C’est un volume de correspondances remarquablement édité (Manucius, mai 2016) que le prix Sévigné soutenu par la Fondation La Poste a couronné le 8 mars dernier au musée Eugène Delacroix à Paris. Il s’agit des lettres, jusqu’alors inédites, du voyageur et scientifique prussien Alexandre de Humboldt (1769-1859) à Claire de Duras (1777-1828), duchesse et romancière qui anime le salon parisien le plus en vue de son époque fréquenté par Chateaubriand, son « frère d’âme », Mme de Staël, Talleyrand, Wellington, Rostopchine, Abel-Rémusat, Liszt encore enfant, le peintre Gérard... et bien sûr Humboldt, avec qui elle a noué une amitié étroite à partir de 1814. Si le grand savant qui rédige et publie en français son Voyage aux régions équinoxiales du Nouveau Continent (30 volumes) possède toutes les sciences selon Chaptal, Mme de Duras est évoquée par Chateaubriand dans les Mémoires d’Outre-tombe en ces termes : « La chaleur de l’âme, la noblesse du caractère, l’élévation de l’esprit, la générosité du sentiment, en faisaient une femme supérieure ». Les deux premiers romans de la duchesse parus de son vivant, Ourika et Édouard, rencontrent un succès international et son talent est salué non seulement par Humboldt, Chateaubriand, Cuvier, mais aussi par Goethe.
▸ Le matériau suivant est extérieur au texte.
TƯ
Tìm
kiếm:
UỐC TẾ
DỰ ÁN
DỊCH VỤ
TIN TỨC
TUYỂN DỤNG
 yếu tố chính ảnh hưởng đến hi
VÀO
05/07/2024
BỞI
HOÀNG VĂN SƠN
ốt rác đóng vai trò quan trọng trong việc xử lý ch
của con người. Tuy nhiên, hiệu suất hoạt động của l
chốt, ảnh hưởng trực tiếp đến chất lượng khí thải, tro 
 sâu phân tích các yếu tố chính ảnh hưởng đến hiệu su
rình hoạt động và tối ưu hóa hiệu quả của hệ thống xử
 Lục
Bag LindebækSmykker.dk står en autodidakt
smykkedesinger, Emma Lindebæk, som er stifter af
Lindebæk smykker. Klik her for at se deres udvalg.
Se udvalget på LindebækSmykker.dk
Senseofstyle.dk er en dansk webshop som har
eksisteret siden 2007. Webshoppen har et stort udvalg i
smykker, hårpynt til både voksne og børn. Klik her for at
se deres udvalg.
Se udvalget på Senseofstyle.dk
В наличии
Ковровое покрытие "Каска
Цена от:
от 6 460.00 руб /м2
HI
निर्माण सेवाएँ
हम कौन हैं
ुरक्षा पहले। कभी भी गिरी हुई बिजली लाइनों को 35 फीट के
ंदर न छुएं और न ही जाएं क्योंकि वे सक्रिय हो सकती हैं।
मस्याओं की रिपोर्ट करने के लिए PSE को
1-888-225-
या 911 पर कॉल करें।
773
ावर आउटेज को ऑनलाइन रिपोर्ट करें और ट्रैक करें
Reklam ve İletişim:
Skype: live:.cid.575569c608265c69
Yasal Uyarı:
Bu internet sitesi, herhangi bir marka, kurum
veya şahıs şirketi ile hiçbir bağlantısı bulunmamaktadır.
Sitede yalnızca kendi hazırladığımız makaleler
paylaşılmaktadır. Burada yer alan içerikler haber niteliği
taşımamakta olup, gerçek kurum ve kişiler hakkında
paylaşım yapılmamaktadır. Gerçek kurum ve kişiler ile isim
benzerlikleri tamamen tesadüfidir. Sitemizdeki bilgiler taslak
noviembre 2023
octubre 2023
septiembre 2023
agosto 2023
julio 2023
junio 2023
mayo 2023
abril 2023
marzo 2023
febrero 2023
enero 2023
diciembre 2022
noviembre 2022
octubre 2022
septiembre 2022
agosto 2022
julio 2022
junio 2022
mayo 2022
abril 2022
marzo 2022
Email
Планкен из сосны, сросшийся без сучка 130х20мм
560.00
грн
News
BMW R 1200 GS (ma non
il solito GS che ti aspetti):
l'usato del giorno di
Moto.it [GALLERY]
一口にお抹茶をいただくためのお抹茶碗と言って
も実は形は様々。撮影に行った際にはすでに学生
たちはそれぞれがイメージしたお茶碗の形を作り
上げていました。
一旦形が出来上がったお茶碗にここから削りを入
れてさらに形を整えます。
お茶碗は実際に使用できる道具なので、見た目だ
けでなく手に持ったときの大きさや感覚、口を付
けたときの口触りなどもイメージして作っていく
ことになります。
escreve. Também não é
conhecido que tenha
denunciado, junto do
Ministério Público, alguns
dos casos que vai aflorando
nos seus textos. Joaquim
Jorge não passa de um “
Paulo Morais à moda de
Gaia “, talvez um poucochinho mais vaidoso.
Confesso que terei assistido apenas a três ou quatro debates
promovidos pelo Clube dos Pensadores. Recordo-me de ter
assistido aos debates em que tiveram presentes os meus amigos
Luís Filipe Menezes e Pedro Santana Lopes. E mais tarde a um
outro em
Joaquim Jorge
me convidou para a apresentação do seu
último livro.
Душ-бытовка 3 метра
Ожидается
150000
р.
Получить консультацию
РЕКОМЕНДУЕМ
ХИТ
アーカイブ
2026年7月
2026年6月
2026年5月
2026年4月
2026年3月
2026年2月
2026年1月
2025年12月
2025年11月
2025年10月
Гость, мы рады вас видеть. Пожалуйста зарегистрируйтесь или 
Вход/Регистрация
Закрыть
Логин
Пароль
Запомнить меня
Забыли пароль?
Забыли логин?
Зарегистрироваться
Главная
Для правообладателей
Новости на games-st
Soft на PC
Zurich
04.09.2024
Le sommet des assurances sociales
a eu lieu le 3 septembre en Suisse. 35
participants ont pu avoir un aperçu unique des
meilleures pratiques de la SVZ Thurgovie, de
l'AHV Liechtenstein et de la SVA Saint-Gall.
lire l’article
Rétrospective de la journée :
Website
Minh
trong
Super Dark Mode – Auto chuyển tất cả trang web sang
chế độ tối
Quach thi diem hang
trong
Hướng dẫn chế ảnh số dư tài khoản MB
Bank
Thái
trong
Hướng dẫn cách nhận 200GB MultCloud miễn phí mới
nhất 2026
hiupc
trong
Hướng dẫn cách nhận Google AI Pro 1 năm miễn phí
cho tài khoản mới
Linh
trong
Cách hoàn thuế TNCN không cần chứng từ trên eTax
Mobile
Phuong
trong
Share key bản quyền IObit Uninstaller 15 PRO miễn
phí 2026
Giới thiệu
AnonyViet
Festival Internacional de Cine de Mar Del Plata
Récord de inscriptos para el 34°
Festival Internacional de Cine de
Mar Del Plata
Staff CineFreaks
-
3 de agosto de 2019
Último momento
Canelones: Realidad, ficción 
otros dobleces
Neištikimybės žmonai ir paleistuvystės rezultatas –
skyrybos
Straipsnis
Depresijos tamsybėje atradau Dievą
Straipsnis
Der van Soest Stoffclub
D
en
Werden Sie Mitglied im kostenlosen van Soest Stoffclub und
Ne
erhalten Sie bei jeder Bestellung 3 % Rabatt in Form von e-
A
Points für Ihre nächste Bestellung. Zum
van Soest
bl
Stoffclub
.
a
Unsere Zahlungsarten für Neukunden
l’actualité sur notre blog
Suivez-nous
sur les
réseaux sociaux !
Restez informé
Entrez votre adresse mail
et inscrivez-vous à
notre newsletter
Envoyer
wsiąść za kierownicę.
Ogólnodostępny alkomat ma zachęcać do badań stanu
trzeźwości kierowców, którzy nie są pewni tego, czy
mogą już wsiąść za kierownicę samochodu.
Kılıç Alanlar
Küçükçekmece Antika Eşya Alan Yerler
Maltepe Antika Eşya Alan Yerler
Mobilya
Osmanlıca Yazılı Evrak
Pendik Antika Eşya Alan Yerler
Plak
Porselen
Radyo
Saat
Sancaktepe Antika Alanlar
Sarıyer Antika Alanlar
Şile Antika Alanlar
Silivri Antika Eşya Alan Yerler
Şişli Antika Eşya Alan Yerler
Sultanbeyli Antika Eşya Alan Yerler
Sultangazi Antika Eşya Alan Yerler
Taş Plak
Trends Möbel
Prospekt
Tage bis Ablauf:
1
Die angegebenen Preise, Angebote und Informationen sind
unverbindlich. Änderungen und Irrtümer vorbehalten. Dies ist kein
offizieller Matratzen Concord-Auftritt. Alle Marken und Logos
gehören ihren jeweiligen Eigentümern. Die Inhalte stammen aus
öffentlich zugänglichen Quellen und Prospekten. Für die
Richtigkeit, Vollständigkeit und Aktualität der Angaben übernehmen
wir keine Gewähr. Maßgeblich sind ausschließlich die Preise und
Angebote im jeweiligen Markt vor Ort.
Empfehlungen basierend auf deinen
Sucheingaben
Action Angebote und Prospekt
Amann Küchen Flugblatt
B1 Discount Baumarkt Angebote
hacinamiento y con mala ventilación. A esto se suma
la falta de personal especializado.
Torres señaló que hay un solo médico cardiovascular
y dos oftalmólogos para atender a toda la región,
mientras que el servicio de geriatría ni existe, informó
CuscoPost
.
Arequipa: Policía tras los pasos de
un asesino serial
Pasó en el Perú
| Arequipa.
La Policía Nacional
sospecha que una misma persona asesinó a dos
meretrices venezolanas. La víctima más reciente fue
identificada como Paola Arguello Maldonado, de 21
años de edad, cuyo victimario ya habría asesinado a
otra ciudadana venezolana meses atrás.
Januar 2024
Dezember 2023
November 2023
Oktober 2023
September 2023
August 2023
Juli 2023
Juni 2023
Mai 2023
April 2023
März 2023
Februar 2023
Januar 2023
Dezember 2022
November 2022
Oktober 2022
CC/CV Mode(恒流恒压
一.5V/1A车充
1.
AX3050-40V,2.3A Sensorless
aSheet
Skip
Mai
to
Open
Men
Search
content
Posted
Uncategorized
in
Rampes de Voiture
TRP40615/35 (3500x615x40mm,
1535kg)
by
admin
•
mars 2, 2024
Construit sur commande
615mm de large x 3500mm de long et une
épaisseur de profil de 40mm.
L’auteur des Souffrances du jeune Werther lui écrira en mai 1827 : « [Vos] ouvrages si pleins d’esprit et de goût, si profondément sentis, sont au nombre des fleurs les plus belles et les plus gracieuses dans le jardin de la vie. » Spécialiste de Chateaubriand et de Balzac auquel elle a consacré sa thèse de doctorat en littérature, Marie-Bénédicte Diethelm a travaillé à la reconnaissance posthume de Claire de Duras. Grâce à ses recherches passionnées, les romans dont les manuscrits étaient demeurés introuvables depuis la mort de la duchesse sont édités chez Gallimard et Manucius. Marie-Bénédicte Diethelm est l’auteur de l’excellent appareil critique qui éclaire, enrichit, contextualise les lettres d’Alexandre de Humboldt à sa grande amie. Et bien que la plupart des lettres de Mme de Duras sont manquantes, cette correspondance à une seule voix (ou presque) forme une conversation, vivante et pleine d’esprit. L’édition est préfacée par Marc Fumaroli de l’Académie française.